The definition of same physician includes all physicians in the same group practice under the same tax identification number (EIN).

ERROR NO. 9: LACK OF PRIOR AUTHORIZATION

Failure to obtain a necessary prior authorization for an intravitreal injection will cause a rejected claim. Requests for prior authorizations made retroactively after a claim denial are often rejected.

Best practice is to develop internal resources that define, per payer and medication, when a prior authorization is required. This resource then provides a quick reference to confirm if a prior authorization is necessary prior to providing the treatment.

ERROR NO. 10: STEP THERAPY NOT FOLLOWED

An insurance payer may require the use of a preferred drug for intravitreal injections, typically a lower-cost medication such as bevacizumab, before initiating treatment with a higher-cost drug such as aflibercept. If the step therapy policy was not followed, this can lead to a costly claim denial that may not have appeal rights.

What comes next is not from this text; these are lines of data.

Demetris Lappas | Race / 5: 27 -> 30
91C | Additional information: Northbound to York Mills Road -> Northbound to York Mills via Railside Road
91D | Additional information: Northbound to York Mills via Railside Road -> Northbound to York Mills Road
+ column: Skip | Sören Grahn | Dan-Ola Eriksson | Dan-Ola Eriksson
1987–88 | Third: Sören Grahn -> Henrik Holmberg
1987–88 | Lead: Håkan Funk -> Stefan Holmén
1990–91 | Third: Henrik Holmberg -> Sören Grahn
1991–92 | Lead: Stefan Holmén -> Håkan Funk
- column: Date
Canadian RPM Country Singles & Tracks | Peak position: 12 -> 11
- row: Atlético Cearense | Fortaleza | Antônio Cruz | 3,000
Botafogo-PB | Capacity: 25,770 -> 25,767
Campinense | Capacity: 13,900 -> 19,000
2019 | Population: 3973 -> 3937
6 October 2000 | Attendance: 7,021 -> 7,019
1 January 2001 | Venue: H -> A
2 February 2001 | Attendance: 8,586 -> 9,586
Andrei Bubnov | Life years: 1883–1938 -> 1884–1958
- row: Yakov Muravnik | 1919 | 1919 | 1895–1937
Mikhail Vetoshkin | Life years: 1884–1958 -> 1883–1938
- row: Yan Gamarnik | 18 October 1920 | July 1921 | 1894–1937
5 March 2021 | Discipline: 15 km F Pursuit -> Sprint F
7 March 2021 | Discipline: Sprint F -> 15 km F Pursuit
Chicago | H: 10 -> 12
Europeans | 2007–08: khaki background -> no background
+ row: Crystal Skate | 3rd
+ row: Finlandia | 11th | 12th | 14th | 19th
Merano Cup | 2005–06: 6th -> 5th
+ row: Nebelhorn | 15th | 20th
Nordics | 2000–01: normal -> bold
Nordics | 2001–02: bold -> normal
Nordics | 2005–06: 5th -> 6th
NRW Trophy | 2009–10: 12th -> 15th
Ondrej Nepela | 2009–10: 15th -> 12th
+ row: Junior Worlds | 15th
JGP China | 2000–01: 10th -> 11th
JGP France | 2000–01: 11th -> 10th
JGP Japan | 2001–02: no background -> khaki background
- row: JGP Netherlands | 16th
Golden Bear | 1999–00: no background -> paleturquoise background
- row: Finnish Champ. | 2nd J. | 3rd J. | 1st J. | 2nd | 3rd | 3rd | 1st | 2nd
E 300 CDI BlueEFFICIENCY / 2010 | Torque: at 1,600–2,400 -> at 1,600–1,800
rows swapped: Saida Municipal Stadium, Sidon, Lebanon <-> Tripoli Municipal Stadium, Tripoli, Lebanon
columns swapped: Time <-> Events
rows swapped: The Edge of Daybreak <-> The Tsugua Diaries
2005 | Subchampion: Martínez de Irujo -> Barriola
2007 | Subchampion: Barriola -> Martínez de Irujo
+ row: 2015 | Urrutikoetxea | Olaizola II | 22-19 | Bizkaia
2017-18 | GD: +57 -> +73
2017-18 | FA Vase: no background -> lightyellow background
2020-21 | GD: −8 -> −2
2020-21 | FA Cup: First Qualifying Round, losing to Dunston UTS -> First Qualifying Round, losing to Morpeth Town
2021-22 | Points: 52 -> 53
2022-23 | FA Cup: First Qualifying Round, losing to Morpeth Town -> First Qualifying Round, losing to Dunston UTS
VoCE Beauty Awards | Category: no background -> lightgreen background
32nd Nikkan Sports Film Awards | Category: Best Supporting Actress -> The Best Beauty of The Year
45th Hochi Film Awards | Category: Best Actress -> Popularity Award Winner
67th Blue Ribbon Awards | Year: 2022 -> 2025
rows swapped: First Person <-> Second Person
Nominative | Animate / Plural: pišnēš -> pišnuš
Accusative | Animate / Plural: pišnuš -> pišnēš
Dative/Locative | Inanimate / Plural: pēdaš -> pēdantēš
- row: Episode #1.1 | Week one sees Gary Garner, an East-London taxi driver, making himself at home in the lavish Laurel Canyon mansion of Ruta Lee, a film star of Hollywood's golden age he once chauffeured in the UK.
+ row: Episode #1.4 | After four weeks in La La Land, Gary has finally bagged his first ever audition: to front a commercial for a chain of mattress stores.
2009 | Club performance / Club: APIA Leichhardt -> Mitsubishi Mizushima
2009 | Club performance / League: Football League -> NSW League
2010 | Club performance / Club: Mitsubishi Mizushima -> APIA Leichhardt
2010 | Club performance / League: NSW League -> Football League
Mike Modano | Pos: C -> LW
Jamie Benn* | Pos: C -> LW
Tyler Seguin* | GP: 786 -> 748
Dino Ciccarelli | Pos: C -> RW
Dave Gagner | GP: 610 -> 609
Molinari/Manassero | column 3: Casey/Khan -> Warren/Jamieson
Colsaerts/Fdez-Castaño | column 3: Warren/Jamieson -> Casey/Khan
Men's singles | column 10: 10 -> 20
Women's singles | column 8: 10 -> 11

Research and identify insurance carriers with step therapy policies related to anti-VEGF treatment, and provide internal resources and practice management system flags for staff and physicians to avoid this error and its potential impact on reimbursement.

TAKE A PROACTIVE APPROACH

As claim denials are resolved and reasons identified, communicate these problems and their solutions to all physicians and staff in the practice to avoid perpetuating the same rejections. Proactively review claims before submission for potential errors, and consider any insurance payer policy nuances. Taking these crucial steps and doing a final scrub of each claim will reduce denials and increase efficiencies.